EXERCISES TO COMPLETE ::
(A) In the contract excerpt, which party must communicate with affected Customers about cancelled bets?
(B) Resume the contract excerpt after clause 7.1, keeping its clause numbering and drafting style.

TEXT ::
____
5.1After Live Launch in a certain country, state, province, or other territory of the Territory, the Supplier shall provide the Service in accordance with the SLA in relation to the Territory.

 

12
 

 

5.2[****]
  
5.3The Client will promptly report the Software Error to the Supplier in writing as soon as the Client becomes aware of the malfunction [****].
  
6.OPERATION OF THE CLIENT GAMING PLATFORM
  
6.1The Client shall have sole authority and responsibility for managing, at its own cost and on its own account (or, as the case may be, through its use of any Client Contractors), the relationship and communication with Customers and the operation of the Client Gaming Platform. Without prejudice to the generality of the foregoing, the Client shall:

 

6.1.1ensure the continuous availability of the Client’s Gaming Platform to Customers;
   
6.1.2handle, manage and account for Customer Funds and related information in a full and secure manner and in accordance with Applicable Law. The Supplier shall at no time hold, manage or be responsible for Customer Funds;
   
6.1.3maintain the registrations of the relevant domain names on which sports betting services powered by the Service are made available to Customers from time to time; and
   
6.1.4provide first line Customer support and handling of Customer complaints.

 

6.2If a bet placed using the Service via the Client Gaming Platform is cancelled, the Supplier will inform the Client through a real-time feed with all relevant data. The Client shall be responsible for communicating with any affected Customers regarding any cancelled bets.
  
6.3The Client shall promptly, upon request, provide (and ensure that any Affiliates and/or Client Contractors provide) the Supplier with such information and assistance as the Supplier shall reasonably require to enable (i) any integration and launch pursuant to Clause ‎ 4.1; and (ii) the Supplier to provide the Service and fulfil its obligations under this Agreement. The Client shall reimburse the Supplier in respect of any reasonable costs incurred by the Supplier as a result of any breach of the foregoing.
  
7.CUSTOMER TERMS AND SPORTS RULES
  
7.1The Client shall ensure all Customers actively accept the Customer Terms prior to accessing the Client Gaming Platform. The Client shall ensure that the Customer Terms are valid, enforceable and compliant with Applicable Law.
____
DATASET SECTION ::
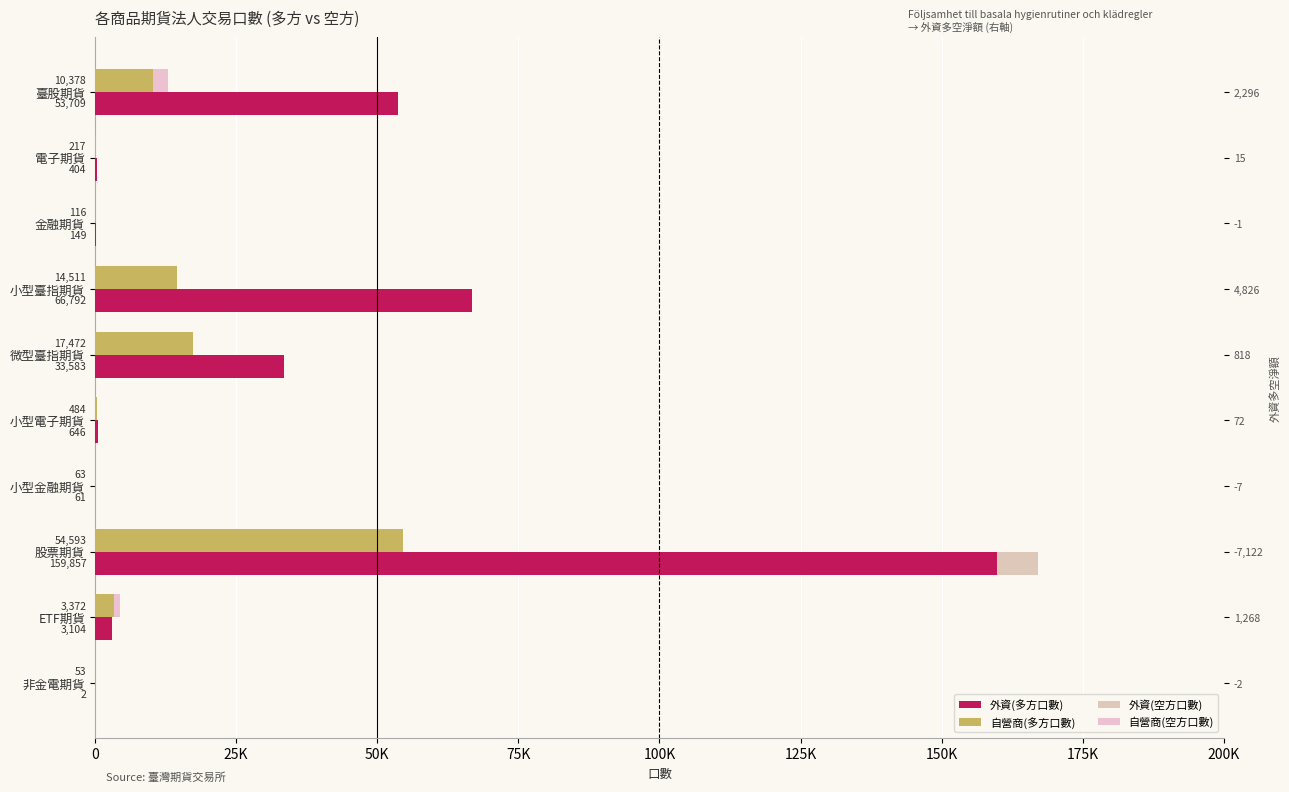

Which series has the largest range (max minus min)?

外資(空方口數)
____
TASK-BY-TASK ANSWERS ::
(A) The Client.

(B)
7.2The Client shall include in the Customer Terms:

 

7.2.1an express prohibition on Customer utilising the Services for any commercial purpose;
   
7.2.2a provision that states that the Supplier is the owner of the IPR in the pricing data made available by the Supplier and that such data should only be used by a Customer for the purpose of placing bets via the Client Gaming Platform; and
   
7.2.3such provisions as the Supplier may request in writing to enable the Supplier to meet its obligations to the Data and Content Providers.

 

7.3The Client shall ensure that the Customer Terms at all times include and do not conflict with the Sports Rules as those Sports Rules are provided to the Client from time to time (and the Client shall update the Customer Terms to include any updated Sports Rules at the time reasonably stipulated by the Supplier). If the Client breaches this Clause ‎ 7.3: (i) the Client shall be solely liable for any resulting Loss relating to Customers and any such Loss will not constitute an Operational Issue; and (ii) subject to Clause ‎ 14.1, the Supplier shall have no liability to the Client where such liability is caused wholly or partially by the Client’s breach of this Clause ‎ 7.3 The Client shall, upon written request by the Supplier, promptly provide a copy of the Customer Terms to the Supplier. If the Supplier notifies the Client that the Customer Terms conflict with the Sports Rules, the Client shall promptly amend the Customer Terms in accordance with the reasonable request of the Supplier.

 

13
 

 

7.4The Sports Rules shall be provided to Client in English. If requested by the Client, the Supplier shall provide translations of the Sports Rules and all pre-match, live and other offerings in any of the languages supported by the Supplier from time to time, provided always that (subject to Clause ‎ 14.1) the Supplier shall not be liable for any claim, problem or issue arising as a result of any such translation being incorrect and any such claim, problem or issue will not constitute an Operational Issue. The Supplier shall use reasonable endeavours to provide such translation as soon as reasonably possible and in any event shall provide such translations within forty-eight (48) hours of such offering being made available to the Client. Without prejudice to the foregoing, the Client shall review the translations provided by the Supplier and request any necessary amendments to any such translation in order to comply with Applicable Law, in which case the Parties shall agree on the amendments required to meet such requirements within a reasonable period.
  
7.5[****]
  
8.DATA AND CONTENT SERVICES
  
8.1The Client undertakes that:

 

8.1.1it shall only use the Data and Content Services in respect of its use of the Service in the Territory and not for any other purpose (including for any editorial or media use); and
   
8.1.2it will not supply the Data and Content Services to any person except its Customers for their personal and private use as part of its sports betting service that is powered by the Service).

 

8.2In relation to the Supplier’s provision of Data and Content Services, upon notification by the Supplier, the Client shall enter into an addendum to this Agreement and/or a direct contract with any Data and Content Provider (including sports leagues such as the NFL and those Data and Content Providers set out in Schedule 1 to this Agreement), and shall comply with the terms of such addendum or contract (including in respect of the payment of any fees), and/or procure that its Affiliates do each of the same.
  
8.3The Supplier shall notify the Client promptly upon becoming aware of any material adverse change which affects the Supplier’s ability to provide the Data and Content Services in accordance with the terms set out in this Agreement.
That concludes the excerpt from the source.